Princess Minerva tahu walaupun ia dapat kembali ke Obbeyville di hari-hari yang akan datang, tetapi saat itu akan sangat berbeda dengan saat-saat yang telah ia lalui di Obbeyville.

Ia tidak akan dapat menemui Alexander lagi walaupun ia ingin bertemu dengannya. Alexander pasti akan menolak bertemu dengannya. Princess Minerva percaya Alexander akan memilih untuk pergi jauh daripada bertemu dengannya, gadis yang dianggapnya hina.

Princess Minerva semakin sedih bila ia mengingat wajah Duchess yang penuh kasih sayang seperti ibunya juga Blueberry House yang indah dengan bunga-bunga mawarnya dan pintu gerbang putihnya yang megah.

Princess Minerva bisa saja tetap tinggal di Obbeyville tanpa mengatakan ia telah mengingat semua masa lalunya, tetapi ia tidak dapat mengabaikan ibunya yang dikabarkan jatuh sakit.

Princess Minerva tidak dapat mengabaikan perasaan rindunya pada kakaknya, Pangeran Alcon dan semua orang yang ada di Istana Plesaides. Apalagi pengasuhnya, Mrs. Wve yang pasti juga akan merasa sangat kehilangan dirinya.

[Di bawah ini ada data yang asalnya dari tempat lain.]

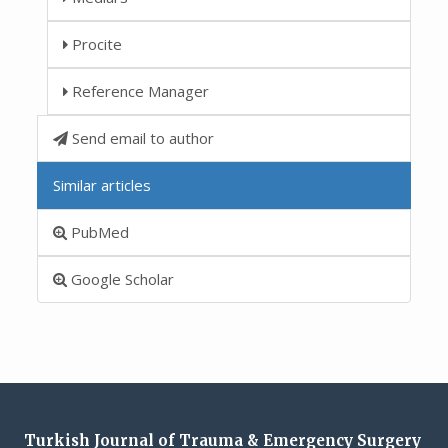
Procite
Reference Manager
Send email to author
Similar articles
PubMed
Google Scholar
Turkish Journal of Trauma & Emergency Surgery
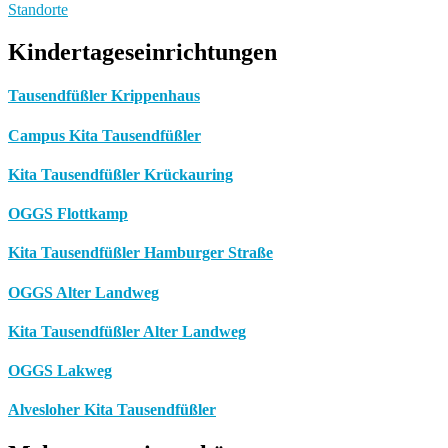
Standorte
Kindertageseinrichtungen
Tausendfüßler Krippenhaus
Campus Kita Tausendfüßler
Kita Tausendfüßler Krückauring
OGGS Flottkamp
Kita Tausendfüßler Hamburger Straße
OGGS Alter Landweg
Kita Tausendfüßler Alter Landweg
OGGS Lakweg
Alvesloher Kita Tausendfüßler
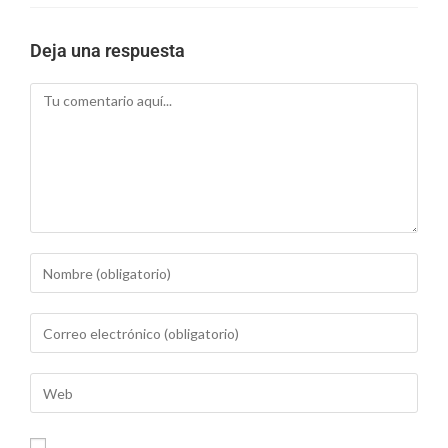
Deja una respuesta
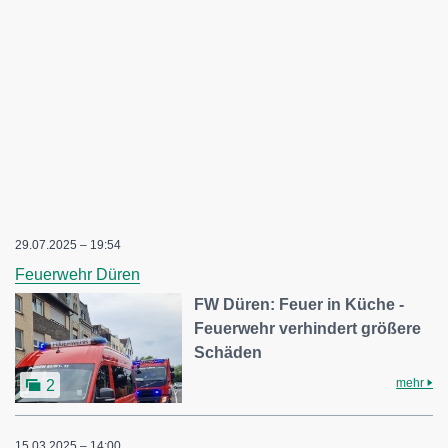
29.07.2025 – 19:54
Feuerwehr Düren
FW Düren: Feuer in Küche -
Feuerwehr verhindert größere
Schäden
mehr
2
15.03.2025 – 14:00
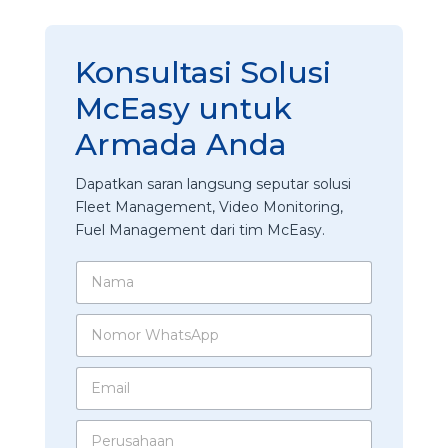
Konsultasi Solusi
McEasy untuk
Armada Anda
Dapatkan saran langsung seputar solusi
Fleet Management, Video Monitoring,
Fuel Management dari tim McEasy.
N
a
m
N
a
o
*
m
E
o
m
r
a
W
P
i
h
e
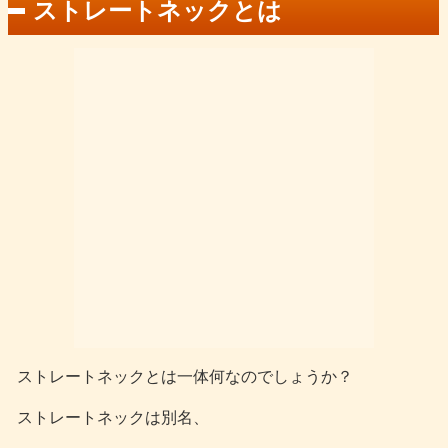
ストレートネックとは
ストレートネックとは一体何なのでしょうか？
ストレートネックは別名、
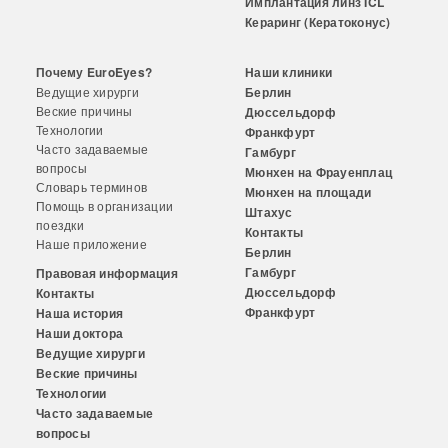
Имплантация линз ICL
Кераринг (Кератоконус)
Почему EuroEyes?
Наши клиники
Ведущие хирурги
Берлин
Веские причины
Дюссельдорф
Технологии
Франкфурт
Часто задаваемые
Гамбург
вопросы
Мюнхен на Фрауенплац
Словарь терминов
Мюнхен на площади
Помощь в организации
Штахус
поездки
Контакты
Наше приложение
Берлин
Гамбург
Правовая информация
Дюссельдорф
Контакты
Франкфурт
Наша история
Наши доктора
Ведущие хирурги
Веские причины
Технологии
Часто задаваемые
вопросы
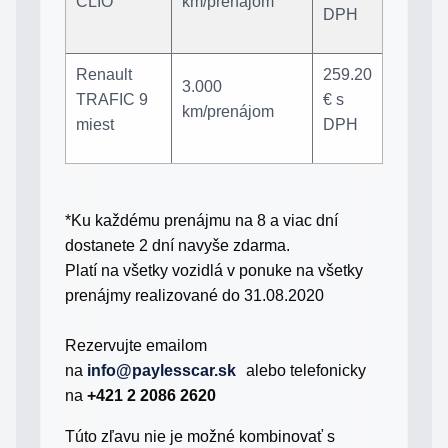
CLIO
km/prenájom
DPH
Renault
259.20
3.000
TRAFIC 9
€ s
km/prenájom
miest
DPH
*Ku každému prenájmu na 8 a viac dní
dostanete 2 dní navyše zdarma.
Platí na všetky vozidlá v ponuke na všetky
prenájmy realizované do 31.08.2020
Rezervujte emailom
na
info@paylesscar.sk
alebo telefonicky
na
+421 2 2086 2620
Túto zľavu nie je možné kombinovať s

Princess Minerva tahu ia harus kembali ke Istana Plesaides agar tidak membuat Mrs. Wve terutama Durant, kusir kuda yang mengantarkannya ketika kecelakaan itu terjadi merasa bersalah karena telah menyebabkan kecelakaan itu terjadi sehingga ia menghilang.

Princess Minerva menutup matanya yang mulai membasah dan mencoba tertidur serta berhenti memikirkan kesedihan yang tidak akan dapat dengan mudah dihapuskan dari hatinya.